Posted by GolangLinuxGuru1979@reddit | ExperiencedDevs | View on Reddit | 26 comments

The tech industry is full of cargo culting . If Google does leetcode, then everyone should do leetcode. One company does agile, we all should do agile. Even at a technical and architectural level. OOD? Everyone should do it. DDD? Yep, if you’re not doing DDD then your architecture is a mess.

I see this as the Tech Guru industry. A top down mandate about how you should work, and how you should think. It has some use, but overall it’s mostly an industry. The effects is that you can build brands, sell books, sell workshops and get conference appearances based on these “insights”.

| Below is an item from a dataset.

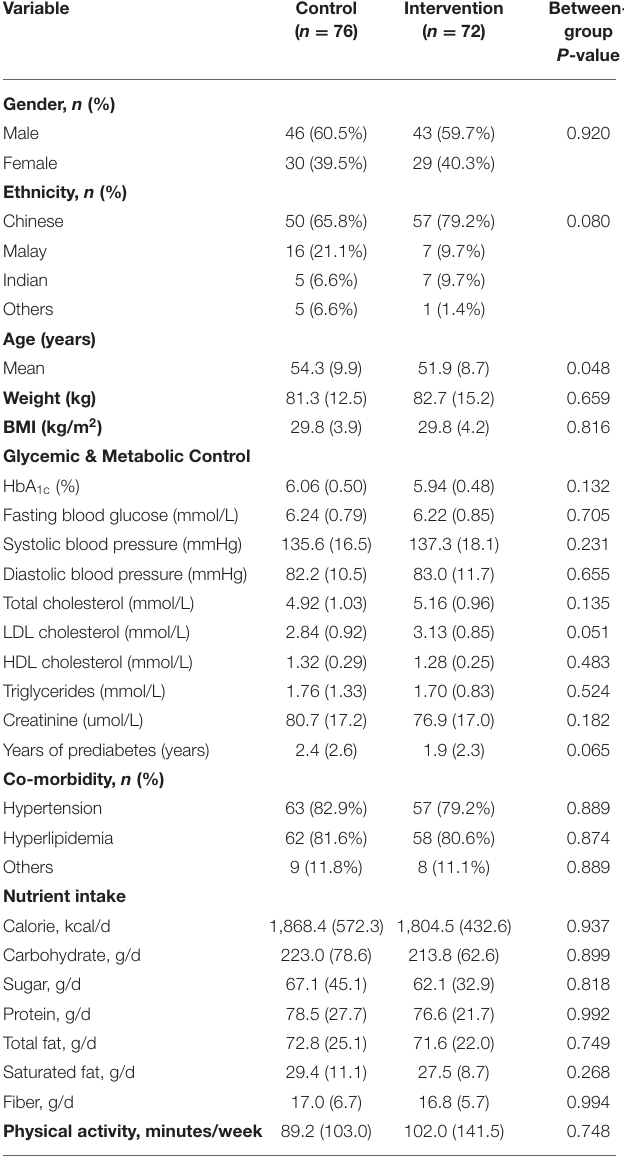
TABLE 1 | Baseline characteristics of study participants. Variable Control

So does AI change this? We certainly see something like this taking form. We have spec driven development. But I think it runs into a fundamental issue

No one can say they’re an AI Guru yet. The big thing about OOP is that it has existed for decades, it certainly looked like a clear evolution of modern software, and the first people to push thought leadership around it were industry veterans. You could assume they had scars

But with AI no one has serious maintained an AI generated code base for several years. Especially not code bases that have real customer impact and regulatory standards to uphold . Where mistakes can get your company fined or sued. Or where mistakes cost millions in damage to your company.

So is there even an opportunity for cargo culting? I want to make the distinction between cargo culting if and FOMO. Industry are definitely in the FOMO stage of AI. But cargo culting meanings you’re trying to solve a specific problem, and there is a top down solution or “industry wide best practice” to solve it. Agile being a great example.

Do you believe AI enhance or reduce the effect in tech? It so why?